# Preconditioning Climate



## PiperPaul (Oct 31, 2018)

So the frost is on the pumpkin and young men's (and older ones) thoughts turn to warming up a cold M3 before driving off for ....
When in the car we happily have the front seat heater icons back which can make us toasty without the HVAC.
BUT I've just discovered that turning on a seat heater by the Climate screen on the app to get the car ready also (according the the screen graphics) turns on the HVAC fans (apparently at full blast). 
Then choosing to turn the HVAC off on the same app screen turns off the seat heater too.

Is there a way, using the app, to have the seat heat on without the car heater..... *like in the good old days? *

[Current software level is 2022.28.2 / app 4.13.1-1312 Auto seat heating is OFF Toques and masks are in the console Coffee is made Wood shed is full]


----------



## francoisp (Sep 28, 2018)

Using the app, I turn the hvac on touching the on/off icon, then I touch the seat to activate the warmer. When I turn the hvac off, the seat warmer turns off but turns back on a few seconds later. Give it a try.

Edit: the seat warmer does not stay on. 😞


----------



## SalisburySam (Jun 6, 2018)

PiperPaul said:


> Is there a way, using the app, to have the seat heat on without the car heater..... *like in the good old days? *
> 
> Current software level is 2022.28.2


So yet another reason, if anyone needed one, to remain as long as possible on 2022.20.8.


----------



## GDN (Oct 30, 2017)

I love Tesla and can tell you the software can be and is MUCH worse over at Ford, but why in the heck can Tesla have something work so well for YEARS and then they break it like this. There is truly no real excuse and just shows very poor planning, testing and software paths they have.

Let me just give you first hand however, it can be and is worse with other manufactures (FORD) !!


----------



## Park2670 (Aug 24, 2017)

I am hoping for a way to turn off the blasted "Auto" function on heated seats. I will never use it and want to get rid of that extra click.


----------



## PiperPaul (Oct 31, 2018)

francoisp said:


> Using the app, I turn the hvac on touching the on/off icon, then I touch the seat to activate the warmer. When I turn the hvac off, the seat warmer turns off but turns back on a few seconds later. Give it a try.
> 
> Edit: the seat warmer does not stay on. 😞


Thanks. I thought you were on to something but then, as your edit says, it doesn't show staying on. 

AND it all works differently depending on the order of choices:

touching the seat first turns everything on, then touching the On button turns everything off
touching the Off button turns HVAC on, then touching the seat turns it on, then touching the On button turns everything off, but then shows the seat heat on momentarily 
This behaviour smells like poor software design with multiple ineffective patches. Or perhaps, just smells.


----------



## PiperPaul (Oct 31, 2018)

Park2670 said:


> I am hoping for a way to turn off the blasted "Auto" function on heated seats. I will never use it and want to get rid of that extra click.

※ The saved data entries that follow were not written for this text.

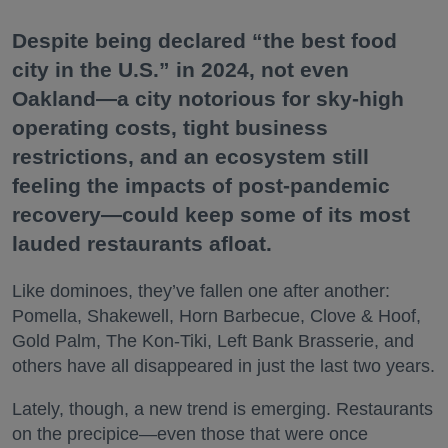
Despite being declared “the best food
city in the U.S.” in 2024, not even
Oakland—a city notorious for sky-high
operating costs, tight business
restrictions, and an ecosystem still
feeling the impacts of post-pandemic
recovery—could keep some of its most
lauded restaurants afloat.
Like dominoes, they’ve fallen one after another:
Pomella, Shakewell, Horn Barbecue, Clove & Hoof,
Gold Palm, The Kon-Tiki, Left Bank Brasserie, and
others have all disappeared in just the last two years.
Lately, though, a new trend is emerging. Restaurants
on the precipice—even those that were once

The app shows a choice of Heat or Auto as you turn on the seat heat.
But since the whole interface is so screwed up I haven't figured out what that really does in the car. When I'm in a better mood about it I'll sit in the car and run some tests.

*UPDATE*:
When using the app while sitting in the car it all seems to work as desired: seats heat independently of HVAC and seat heat levels appear on the display as chosen in the app.
Next I'll have to get my lovely and talented assistant to drive the app remotely while I sit in the car to monitor results.


----------